After a while he withdrew to the family's house in Lage Vuursche and consciously distanced himself from the intensive friendship life in the city. However, Witsen's apparently withdrawn existence did not mean that he lost his central position in Amsterdam club life, also because many Amsterdam visitors came. From April 1887 he returned to Amsterdam and used the studio of his friend George Breitner for several months. From 1888 to 1891 he resided in Camden (London).
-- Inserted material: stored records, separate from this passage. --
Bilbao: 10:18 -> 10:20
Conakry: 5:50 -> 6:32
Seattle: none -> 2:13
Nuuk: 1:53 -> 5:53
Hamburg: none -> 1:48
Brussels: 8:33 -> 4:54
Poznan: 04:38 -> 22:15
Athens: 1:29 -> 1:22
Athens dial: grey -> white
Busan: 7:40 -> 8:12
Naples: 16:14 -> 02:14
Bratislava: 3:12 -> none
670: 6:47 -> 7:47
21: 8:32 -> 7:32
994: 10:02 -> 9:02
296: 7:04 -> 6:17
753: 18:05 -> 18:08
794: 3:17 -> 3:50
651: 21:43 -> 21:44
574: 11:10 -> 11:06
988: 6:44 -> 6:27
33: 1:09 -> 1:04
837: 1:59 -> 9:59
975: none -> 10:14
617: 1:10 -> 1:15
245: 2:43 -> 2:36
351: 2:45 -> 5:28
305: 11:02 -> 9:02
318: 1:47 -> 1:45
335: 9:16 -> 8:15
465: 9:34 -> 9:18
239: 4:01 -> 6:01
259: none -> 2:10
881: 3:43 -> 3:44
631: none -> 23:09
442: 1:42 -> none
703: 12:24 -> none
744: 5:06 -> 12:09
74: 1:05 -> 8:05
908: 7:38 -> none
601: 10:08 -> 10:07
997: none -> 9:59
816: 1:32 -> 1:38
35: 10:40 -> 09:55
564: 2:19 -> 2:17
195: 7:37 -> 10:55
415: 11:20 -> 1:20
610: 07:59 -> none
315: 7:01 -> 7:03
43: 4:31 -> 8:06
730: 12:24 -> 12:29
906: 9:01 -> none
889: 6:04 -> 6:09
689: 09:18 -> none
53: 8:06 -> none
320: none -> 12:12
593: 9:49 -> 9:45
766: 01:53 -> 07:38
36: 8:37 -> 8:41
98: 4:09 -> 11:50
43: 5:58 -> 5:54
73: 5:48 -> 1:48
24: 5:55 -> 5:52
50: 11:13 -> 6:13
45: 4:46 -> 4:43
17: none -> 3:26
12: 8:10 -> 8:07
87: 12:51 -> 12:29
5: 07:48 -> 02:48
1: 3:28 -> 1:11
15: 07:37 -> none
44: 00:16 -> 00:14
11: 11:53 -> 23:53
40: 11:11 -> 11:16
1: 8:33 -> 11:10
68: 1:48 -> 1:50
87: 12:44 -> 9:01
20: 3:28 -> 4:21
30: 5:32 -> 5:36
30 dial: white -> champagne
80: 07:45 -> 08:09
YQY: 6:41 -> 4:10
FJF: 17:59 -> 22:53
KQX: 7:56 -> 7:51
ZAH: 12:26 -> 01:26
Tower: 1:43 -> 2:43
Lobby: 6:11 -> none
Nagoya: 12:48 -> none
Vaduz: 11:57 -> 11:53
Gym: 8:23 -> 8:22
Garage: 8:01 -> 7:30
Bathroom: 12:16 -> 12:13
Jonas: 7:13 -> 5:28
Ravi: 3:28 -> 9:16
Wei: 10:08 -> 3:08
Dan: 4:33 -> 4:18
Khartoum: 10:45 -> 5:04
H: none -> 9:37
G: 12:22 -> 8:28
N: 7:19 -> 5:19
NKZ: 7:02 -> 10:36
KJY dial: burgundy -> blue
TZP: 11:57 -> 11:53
It was here that he saw the work of James McNeill Whistler and developed an interest in photography. In 1891 he returned to Amsterdam where he became a member of the artists' association Arti et Amicitiae.
Witsen belonged to the Tachtigers, a group of young artists with great artistic and even political influence in the eighties of the 19th century. Painters such as George Hendrik Breitner, Isaac Israëls, Eduard Karsen and Jan Veth. The stately building on Oosterpark, where Israels worked, became a meeting place for his friends in 1891. He was especially good friends with the poet Willem Kloos, who had dedicated a number of poems to him in De Nieuwe Gids of October 1888, in which he also published.
The melancholy, brooding Witsen was not a real impressionist. The often wintry performances under gloomy skies are a bit too strict for that. During his first one-man exhibition, at art dealership Van Wisselingh en Co. in 1895, the sale of the dark paintings initially did not go very smoothly. A few years later, after his second exhibition, his Rotterdam prints, an Amsterdam series, some views of Ede, but above all a series of watercolors, proved to be a great success. Prizes at the World's Fairs in Paris and St. Louis brought him international attention.
In addition to being a painter, Witsen has become an important graphic artist. In 1885 he founded the Dutch Etching Club with two art lovers. He also experimented with color etchings and aquatints. Several of his prints are mirrored.